### Task details
Using the entries below, give the count of lines that hold "Projeto". Say nothing besides the number.

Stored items
#####

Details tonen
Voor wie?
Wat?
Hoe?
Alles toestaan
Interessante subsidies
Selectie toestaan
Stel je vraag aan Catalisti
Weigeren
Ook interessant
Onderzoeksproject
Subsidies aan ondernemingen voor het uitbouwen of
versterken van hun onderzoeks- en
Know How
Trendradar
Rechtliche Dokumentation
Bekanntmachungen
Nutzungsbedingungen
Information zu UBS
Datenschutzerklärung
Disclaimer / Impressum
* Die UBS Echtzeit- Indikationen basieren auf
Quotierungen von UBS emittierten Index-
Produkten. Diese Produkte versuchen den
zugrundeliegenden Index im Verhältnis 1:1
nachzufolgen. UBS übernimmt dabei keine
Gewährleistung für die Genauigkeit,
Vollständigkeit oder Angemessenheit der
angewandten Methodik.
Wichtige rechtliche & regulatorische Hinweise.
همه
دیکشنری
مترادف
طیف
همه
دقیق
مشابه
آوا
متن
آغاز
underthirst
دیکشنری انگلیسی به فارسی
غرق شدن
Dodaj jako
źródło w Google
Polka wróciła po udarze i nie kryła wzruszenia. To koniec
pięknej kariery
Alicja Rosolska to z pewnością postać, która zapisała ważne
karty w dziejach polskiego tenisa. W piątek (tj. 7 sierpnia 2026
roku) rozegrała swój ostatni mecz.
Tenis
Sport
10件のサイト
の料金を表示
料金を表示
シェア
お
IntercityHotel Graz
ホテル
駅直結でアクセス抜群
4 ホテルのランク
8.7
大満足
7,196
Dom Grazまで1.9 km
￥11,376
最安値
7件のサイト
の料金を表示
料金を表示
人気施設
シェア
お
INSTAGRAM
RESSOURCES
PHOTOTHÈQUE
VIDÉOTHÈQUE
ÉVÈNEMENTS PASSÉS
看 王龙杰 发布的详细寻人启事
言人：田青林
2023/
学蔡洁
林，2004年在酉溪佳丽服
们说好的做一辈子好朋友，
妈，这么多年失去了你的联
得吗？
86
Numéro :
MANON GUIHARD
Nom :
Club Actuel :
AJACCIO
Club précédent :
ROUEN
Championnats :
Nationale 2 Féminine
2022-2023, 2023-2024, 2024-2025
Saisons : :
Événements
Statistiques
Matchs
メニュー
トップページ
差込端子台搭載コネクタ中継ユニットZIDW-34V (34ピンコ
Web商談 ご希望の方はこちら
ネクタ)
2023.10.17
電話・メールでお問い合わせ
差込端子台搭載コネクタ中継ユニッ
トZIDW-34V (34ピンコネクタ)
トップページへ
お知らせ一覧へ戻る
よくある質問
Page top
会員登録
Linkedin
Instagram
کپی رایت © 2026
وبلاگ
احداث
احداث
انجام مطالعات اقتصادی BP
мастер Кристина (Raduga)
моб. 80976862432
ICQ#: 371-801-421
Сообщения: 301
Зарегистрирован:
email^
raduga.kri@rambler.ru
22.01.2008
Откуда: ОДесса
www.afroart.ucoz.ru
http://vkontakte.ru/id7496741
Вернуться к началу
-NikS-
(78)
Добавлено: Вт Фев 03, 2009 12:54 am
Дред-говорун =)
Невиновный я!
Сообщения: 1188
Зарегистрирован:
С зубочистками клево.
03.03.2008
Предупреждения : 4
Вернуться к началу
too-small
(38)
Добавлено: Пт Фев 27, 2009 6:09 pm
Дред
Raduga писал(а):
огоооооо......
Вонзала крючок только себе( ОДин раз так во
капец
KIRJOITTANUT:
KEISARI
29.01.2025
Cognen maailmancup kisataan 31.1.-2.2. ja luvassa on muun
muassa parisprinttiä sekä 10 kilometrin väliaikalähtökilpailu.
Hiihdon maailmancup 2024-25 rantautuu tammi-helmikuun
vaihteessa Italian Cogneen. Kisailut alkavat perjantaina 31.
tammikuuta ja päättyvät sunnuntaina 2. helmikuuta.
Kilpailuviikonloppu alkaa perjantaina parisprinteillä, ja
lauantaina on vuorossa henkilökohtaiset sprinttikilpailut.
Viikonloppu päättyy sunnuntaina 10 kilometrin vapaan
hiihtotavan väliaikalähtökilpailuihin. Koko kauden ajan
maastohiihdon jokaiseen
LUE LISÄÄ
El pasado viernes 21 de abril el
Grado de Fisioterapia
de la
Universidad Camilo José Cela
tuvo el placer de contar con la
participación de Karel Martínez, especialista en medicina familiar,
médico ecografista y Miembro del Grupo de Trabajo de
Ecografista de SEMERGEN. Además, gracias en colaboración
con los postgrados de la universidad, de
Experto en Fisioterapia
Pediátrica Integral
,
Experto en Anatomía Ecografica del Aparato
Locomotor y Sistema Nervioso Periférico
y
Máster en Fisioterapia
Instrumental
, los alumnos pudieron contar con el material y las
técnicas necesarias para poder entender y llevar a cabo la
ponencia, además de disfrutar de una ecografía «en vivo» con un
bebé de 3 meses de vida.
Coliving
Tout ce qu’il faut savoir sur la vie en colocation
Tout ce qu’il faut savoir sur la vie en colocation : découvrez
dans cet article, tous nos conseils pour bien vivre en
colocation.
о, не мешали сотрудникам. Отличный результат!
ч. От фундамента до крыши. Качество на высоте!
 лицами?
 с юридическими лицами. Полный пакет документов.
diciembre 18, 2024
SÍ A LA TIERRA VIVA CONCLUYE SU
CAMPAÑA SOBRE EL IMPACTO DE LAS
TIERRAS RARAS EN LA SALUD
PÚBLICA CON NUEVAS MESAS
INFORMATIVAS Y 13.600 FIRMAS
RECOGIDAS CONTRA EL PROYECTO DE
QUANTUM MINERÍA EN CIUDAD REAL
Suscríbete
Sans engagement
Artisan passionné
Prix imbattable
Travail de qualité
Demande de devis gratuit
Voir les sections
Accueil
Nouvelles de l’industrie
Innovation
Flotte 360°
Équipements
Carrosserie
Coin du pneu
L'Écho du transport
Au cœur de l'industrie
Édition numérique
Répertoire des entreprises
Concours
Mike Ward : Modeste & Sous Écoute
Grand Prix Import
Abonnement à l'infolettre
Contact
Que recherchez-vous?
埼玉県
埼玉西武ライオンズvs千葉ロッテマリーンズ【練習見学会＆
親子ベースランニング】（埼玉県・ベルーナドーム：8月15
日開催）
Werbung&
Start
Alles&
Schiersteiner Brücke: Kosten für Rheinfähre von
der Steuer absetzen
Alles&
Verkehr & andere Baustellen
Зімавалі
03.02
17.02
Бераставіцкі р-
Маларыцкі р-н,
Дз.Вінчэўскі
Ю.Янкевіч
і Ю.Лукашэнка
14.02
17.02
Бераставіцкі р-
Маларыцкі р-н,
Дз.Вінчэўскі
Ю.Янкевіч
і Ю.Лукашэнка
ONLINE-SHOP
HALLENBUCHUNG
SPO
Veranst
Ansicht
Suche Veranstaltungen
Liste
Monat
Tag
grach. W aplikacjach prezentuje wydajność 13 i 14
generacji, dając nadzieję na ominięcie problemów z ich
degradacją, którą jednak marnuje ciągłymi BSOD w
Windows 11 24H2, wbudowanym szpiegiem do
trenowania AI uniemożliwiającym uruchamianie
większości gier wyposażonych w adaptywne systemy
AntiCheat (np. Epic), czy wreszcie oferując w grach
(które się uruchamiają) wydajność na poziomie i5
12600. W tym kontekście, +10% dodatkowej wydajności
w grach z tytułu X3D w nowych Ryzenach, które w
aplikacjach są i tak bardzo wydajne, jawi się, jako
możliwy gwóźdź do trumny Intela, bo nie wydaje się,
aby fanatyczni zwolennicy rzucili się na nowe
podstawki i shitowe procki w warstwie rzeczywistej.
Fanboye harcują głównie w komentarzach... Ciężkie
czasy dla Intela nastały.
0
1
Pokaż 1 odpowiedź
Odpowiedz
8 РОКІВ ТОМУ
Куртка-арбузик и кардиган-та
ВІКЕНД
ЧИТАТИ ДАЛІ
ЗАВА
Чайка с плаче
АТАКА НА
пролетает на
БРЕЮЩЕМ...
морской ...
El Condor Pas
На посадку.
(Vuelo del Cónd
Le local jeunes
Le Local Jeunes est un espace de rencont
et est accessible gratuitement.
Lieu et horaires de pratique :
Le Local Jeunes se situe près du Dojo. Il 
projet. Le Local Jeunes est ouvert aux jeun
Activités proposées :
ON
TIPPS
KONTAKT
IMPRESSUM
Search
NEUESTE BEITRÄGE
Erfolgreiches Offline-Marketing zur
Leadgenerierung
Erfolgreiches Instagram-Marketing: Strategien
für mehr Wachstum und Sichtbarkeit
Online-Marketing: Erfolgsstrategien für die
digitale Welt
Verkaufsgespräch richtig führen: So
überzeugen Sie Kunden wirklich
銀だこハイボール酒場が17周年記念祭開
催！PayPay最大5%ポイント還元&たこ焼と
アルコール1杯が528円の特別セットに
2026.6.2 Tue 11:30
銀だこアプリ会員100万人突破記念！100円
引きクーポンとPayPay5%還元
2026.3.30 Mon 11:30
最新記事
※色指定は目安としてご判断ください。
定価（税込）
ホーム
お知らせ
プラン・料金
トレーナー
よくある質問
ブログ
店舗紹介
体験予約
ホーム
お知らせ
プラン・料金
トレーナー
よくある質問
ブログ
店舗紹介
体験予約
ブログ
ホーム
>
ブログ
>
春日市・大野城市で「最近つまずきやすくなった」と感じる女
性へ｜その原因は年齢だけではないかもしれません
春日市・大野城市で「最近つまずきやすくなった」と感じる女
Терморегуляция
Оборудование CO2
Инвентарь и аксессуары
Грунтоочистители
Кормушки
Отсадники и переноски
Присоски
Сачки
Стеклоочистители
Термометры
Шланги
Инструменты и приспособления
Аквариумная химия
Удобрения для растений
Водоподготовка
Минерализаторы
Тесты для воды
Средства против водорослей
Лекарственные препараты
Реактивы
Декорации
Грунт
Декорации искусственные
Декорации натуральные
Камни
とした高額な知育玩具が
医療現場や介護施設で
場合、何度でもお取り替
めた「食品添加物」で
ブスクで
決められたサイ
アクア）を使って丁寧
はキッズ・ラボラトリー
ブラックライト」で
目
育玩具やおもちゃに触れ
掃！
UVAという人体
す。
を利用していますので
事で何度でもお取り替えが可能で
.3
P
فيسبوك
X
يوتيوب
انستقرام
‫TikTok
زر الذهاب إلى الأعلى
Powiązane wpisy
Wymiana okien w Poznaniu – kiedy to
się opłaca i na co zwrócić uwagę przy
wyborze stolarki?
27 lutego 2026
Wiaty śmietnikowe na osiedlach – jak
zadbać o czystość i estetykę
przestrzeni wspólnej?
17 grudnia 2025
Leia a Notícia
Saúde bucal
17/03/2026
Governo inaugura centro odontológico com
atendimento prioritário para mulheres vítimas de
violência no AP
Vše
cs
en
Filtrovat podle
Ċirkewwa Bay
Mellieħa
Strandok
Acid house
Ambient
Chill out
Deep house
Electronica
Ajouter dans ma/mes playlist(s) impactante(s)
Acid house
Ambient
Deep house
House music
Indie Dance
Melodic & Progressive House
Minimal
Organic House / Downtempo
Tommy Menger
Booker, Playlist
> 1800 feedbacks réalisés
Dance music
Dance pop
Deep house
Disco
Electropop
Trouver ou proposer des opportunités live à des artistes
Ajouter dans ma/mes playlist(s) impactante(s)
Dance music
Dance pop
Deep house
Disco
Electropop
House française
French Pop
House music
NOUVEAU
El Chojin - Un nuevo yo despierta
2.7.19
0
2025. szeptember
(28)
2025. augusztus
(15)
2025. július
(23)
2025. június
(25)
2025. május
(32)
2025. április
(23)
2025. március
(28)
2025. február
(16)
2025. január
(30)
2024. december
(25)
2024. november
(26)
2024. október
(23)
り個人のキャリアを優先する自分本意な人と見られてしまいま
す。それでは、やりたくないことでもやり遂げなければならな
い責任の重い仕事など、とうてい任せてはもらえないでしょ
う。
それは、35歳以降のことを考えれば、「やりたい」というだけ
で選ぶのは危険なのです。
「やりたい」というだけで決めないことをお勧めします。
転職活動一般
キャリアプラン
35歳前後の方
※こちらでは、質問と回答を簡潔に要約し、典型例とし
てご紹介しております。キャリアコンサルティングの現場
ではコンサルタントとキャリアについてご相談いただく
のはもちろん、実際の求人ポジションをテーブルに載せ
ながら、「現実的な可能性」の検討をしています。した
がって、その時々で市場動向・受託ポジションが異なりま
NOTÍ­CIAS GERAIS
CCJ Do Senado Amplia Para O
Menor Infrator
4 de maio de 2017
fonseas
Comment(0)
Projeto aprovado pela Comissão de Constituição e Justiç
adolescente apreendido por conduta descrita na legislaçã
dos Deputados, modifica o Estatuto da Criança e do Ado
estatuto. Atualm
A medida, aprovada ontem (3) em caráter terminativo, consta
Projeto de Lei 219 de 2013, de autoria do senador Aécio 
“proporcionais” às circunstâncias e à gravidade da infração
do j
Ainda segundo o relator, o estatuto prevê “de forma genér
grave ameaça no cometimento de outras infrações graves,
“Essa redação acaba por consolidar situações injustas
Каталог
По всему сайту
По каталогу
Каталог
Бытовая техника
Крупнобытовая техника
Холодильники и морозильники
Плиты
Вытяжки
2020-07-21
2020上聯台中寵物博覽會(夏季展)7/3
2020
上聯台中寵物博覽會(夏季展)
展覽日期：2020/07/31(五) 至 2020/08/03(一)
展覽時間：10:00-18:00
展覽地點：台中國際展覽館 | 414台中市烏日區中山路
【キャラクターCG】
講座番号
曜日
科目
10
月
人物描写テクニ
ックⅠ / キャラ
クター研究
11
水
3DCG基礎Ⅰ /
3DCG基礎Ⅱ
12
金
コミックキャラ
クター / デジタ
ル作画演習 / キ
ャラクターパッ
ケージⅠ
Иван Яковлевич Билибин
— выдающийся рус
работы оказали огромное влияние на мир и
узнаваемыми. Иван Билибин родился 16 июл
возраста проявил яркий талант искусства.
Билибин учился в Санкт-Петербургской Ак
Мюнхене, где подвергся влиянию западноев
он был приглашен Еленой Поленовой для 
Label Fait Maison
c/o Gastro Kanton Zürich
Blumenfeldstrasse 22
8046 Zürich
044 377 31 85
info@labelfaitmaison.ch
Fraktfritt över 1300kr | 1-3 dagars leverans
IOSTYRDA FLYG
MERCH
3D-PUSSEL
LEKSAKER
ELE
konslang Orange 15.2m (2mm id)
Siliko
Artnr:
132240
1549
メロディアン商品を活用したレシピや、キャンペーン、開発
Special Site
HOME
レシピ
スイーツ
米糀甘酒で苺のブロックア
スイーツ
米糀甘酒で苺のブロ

#####

### Exercise response
2